Inclusive, você sabia que o racismo é considerado uma violência e é vedado por nossa legislação?

Então, a Constituição Federal, em seu artigo 5º, classifica a prática do racismo como um crime inafiançável e imprescritível, além de ser sujeito a pena de reclusão. Além disso, existe uma lei específica sobre o tema, a lei 7.716/1989, que estabelece quais práticas podem ser classificadas como racismo, por exemplo:

  • Impedir o acesso a cargos da Administração Pública ou negar emprego em empresa privada;
  • Recusar ou impedir acesso a estabelecimento comercial (quando uma pessoa se nega a servir, atender ou receber cliente ou comprador);
  •  Recusar, impedir ou negar matrícula em estabelecimento de ensino público ou privado;
  • Impedir ou negar o acesso à hospedagem.

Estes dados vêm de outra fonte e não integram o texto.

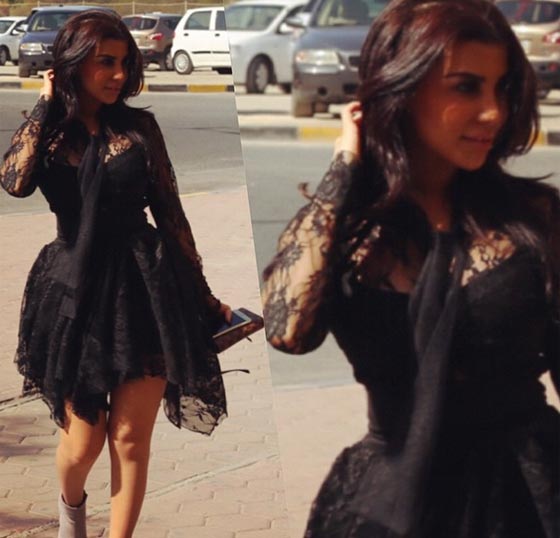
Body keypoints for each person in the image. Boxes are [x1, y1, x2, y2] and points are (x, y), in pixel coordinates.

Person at [262, 0, 560, 536]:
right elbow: (288, 332)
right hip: (392, 500)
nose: (493, 112)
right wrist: (345, 166)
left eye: (502, 89)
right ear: (401, 89)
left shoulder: (534, 218)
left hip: (529, 491)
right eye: (467, 87)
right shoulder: (350, 231)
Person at [0, 10, 232, 538]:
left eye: (125, 63)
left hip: (144, 287)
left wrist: (202, 295)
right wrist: (46, 100)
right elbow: (14, 181)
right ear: (73, 63)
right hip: (74, 290)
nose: (119, 75)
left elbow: (170, 214)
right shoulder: (49, 132)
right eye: (105, 62)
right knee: (83, 443)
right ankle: (72, 515)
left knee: (130, 439)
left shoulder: (139, 128)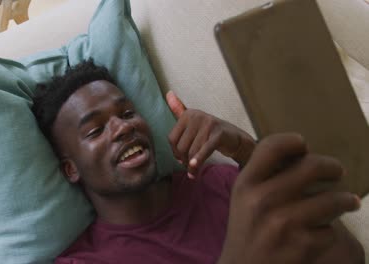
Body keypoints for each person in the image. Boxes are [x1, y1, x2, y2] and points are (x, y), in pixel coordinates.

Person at [32, 60, 364, 264]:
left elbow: (348, 257)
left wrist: (248, 151)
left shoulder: (222, 184)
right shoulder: (84, 261)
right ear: (70, 168)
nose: (123, 127)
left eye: (128, 113)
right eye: (95, 130)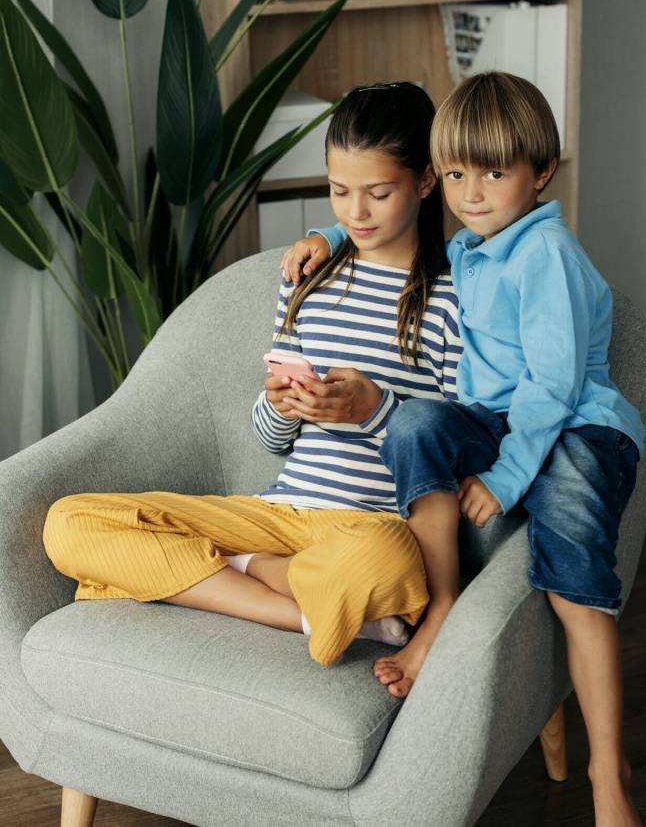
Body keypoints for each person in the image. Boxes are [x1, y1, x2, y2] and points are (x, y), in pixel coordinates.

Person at [281, 71, 645, 826]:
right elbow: (391, 209)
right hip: (498, 417)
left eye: (493, 173)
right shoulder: (479, 245)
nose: (471, 193)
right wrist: (334, 234)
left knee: (575, 586)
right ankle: (440, 607)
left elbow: (553, 385)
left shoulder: (546, 256)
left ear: (541, 172)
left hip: (577, 423)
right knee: (416, 423)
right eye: (454, 174)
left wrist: (509, 476)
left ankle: (608, 773)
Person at [42, 81, 464, 671]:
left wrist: (374, 412)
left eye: (378, 192)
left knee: (382, 565)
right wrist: (281, 406)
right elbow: (269, 440)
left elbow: (458, 444)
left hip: (370, 528)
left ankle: (225, 574)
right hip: (278, 514)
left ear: (425, 181)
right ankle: (303, 611)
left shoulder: (452, 301)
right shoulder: (308, 279)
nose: (355, 212)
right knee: (70, 523)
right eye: (339, 191)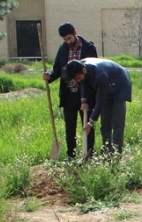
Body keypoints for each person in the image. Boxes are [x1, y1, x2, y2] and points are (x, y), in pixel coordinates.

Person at [43, 23, 98, 160]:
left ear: (75, 32)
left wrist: (87, 97)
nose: (68, 42)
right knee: (70, 126)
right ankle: (71, 154)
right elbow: (57, 69)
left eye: (69, 38)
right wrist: (49, 76)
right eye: (65, 39)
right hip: (69, 94)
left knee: (87, 124)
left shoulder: (88, 47)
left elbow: (93, 70)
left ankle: (89, 154)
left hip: (85, 94)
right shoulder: (62, 49)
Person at [64, 58, 132, 155]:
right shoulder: (81, 66)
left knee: (117, 124)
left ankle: (117, 154)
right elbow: (83, 82)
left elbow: (100, 102)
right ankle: (107, 153)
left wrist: (90, 123)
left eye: (79, 78)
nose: (78, 81)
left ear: (83, 70)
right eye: (76, 79)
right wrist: (83, 100)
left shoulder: (99, 75)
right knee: (105, 124)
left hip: (120, 83)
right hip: (108, 83)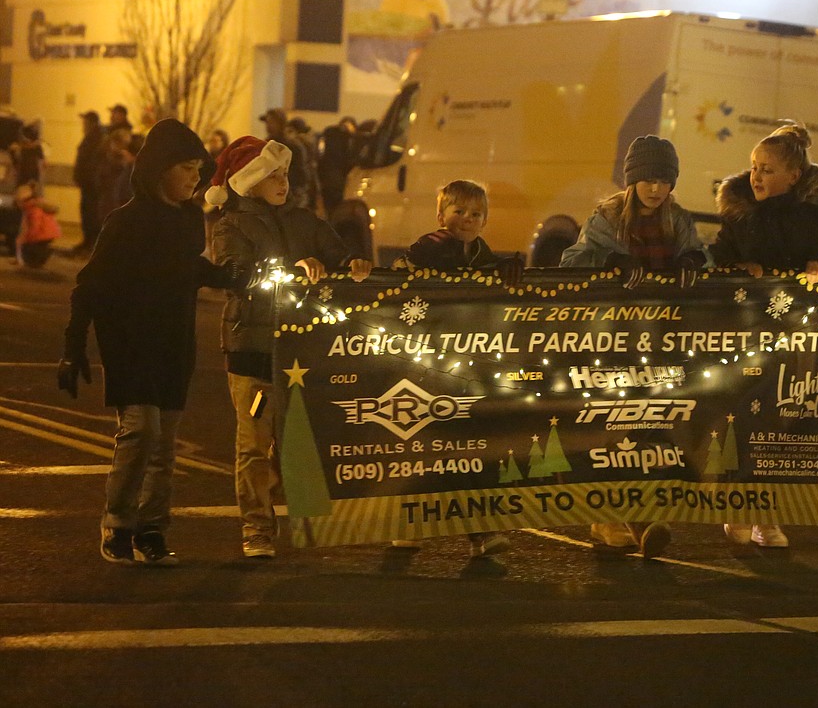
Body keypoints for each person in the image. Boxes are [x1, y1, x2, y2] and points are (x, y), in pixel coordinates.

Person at [57, 118, 252, 566]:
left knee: (164, 445)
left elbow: (186, 268)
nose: (195, 178)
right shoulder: (125, 222)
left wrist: (226, 277)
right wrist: (74, 347)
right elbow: (89, 284)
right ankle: (118, 523)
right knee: (141, 430)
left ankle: (152, 530)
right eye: (186, 168)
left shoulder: (187, 221)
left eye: (199, 169)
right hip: (130, 343)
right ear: (159, 169)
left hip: (173, 343)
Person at [207, 136, 373, 559]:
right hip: (255, 353)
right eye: (273, 174)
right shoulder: (230, 225)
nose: (284, 181)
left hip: (303, 353)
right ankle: (257, 528)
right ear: (252, 180)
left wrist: (354, 264)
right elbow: (235, 273)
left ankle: (292, 506)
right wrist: (289, 271)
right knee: (254, 443)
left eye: (285, 173)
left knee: (298, 440)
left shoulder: (305, 221)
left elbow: (340, 255)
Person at [711, 121, 818, 548]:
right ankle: (738, 507)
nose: (756, 176)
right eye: (753, 167)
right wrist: (737, 269)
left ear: (794, 176)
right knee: (746, 420)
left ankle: (769, 515)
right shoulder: (740, 211)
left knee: (788, 423)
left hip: (806, 337)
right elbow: (716, 257)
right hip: (751, 336)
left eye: (767, 169)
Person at [560, 135, 705, 558]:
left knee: (652, 426)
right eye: (648, 180)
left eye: (664, 180)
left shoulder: (678, 219)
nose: (656, 189)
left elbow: (699, 256)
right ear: (632, 180)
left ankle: (641, 515)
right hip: (615, 338)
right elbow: (573, 260)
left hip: (660, 339)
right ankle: (607, 518)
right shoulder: (606, 218)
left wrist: (692, 262)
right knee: (614, 427)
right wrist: (609, 261)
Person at [395, 179, 521, 558]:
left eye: (476, 214)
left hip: (468, 367)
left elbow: (495, 274)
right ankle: (408, 524)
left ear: (485, 221)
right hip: (426, 362)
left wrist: (509, 267)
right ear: (441, 215)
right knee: (424, 445)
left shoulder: (481, 255)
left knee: (472, 448)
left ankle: (479, 531)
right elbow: (408, 268)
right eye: (459, 212)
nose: (467, 219)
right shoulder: (431, 245)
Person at [72, 110, 107, 254]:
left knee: (91, 213)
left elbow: (93, 161)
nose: (83, 125)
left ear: (91, 123)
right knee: (86, 212)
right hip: (87, 182)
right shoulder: (91, 137)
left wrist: (89, 178)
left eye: (85, 122)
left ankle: (91, 243)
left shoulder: (96, 138)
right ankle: (87, 241)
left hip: (92, 184)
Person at [260, 108, 309, 209]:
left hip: (289, 194)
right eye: (268, 122)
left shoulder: (292, 145)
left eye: (272, 122)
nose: (268, 126)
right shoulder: (265, 145)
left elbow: (300, 173)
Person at [13, 181, 60, 268]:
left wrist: (27, 238)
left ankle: (38, 259)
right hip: (49, 232)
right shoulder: (37, 204)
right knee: (37, 247)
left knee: (30, 247)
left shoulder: (32, 209)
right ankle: (39, 259)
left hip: (43, 233)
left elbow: (35, 225)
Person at [317, 116, 357, 215]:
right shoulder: (349, 140)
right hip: (341, 182)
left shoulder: (328, 135)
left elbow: (320, 159)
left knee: (329, 211)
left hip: (328, 182)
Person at [11, 122, 46, 191]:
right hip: (26, 174)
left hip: (29, 174)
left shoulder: (35, 148)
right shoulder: (21, 148)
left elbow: (43, 162)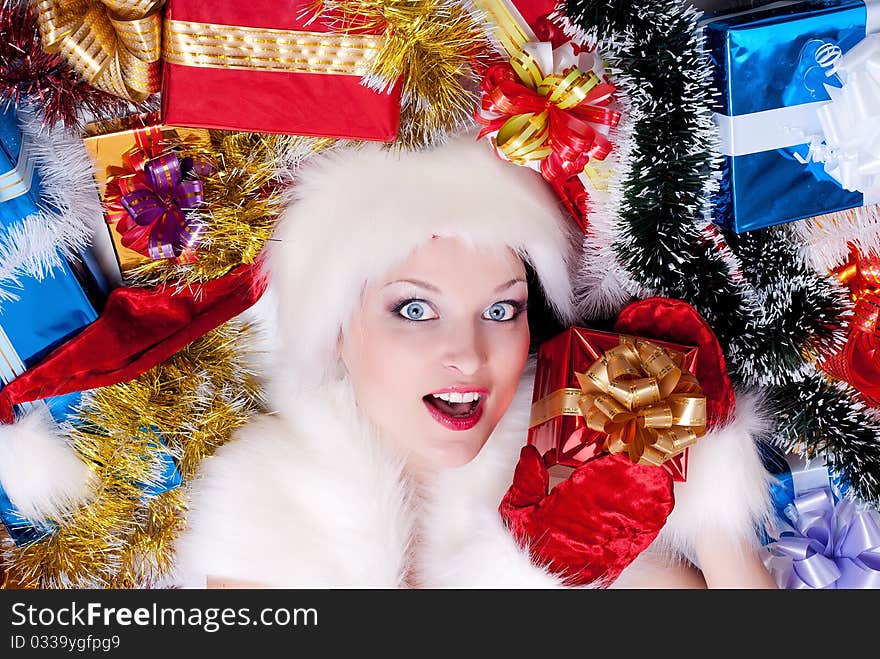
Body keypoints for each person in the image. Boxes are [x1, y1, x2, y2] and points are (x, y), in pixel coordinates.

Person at [164, 133, 777, 589]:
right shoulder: (270, 503)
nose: (466, 354)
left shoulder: (569, 468)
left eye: (501, 311)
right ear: (338, 331)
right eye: (413, 310)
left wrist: (707, 486)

Além dessas práticas, que devem ser motivadas pela cor da pessoa, existem várias outras que são elencadas na lei e cada uma delas possui penalidades específicas, no entanto, a maior parte delas é punida com detenção de 1 a 5 anos. 

Também lembramos que não é apenas pessoa que pratica o racismo que pode ser punida. Qualquer pessoa que induzir ou incitar esta prática também poderá ser punido com detenção de 1 a 3 anos, além de ter que pagar multa.

Caso você sofra algum ato de racismo, recomendamos que procure um advogado especializado em direito penal para lhe ajudar a assegurar seus direitos.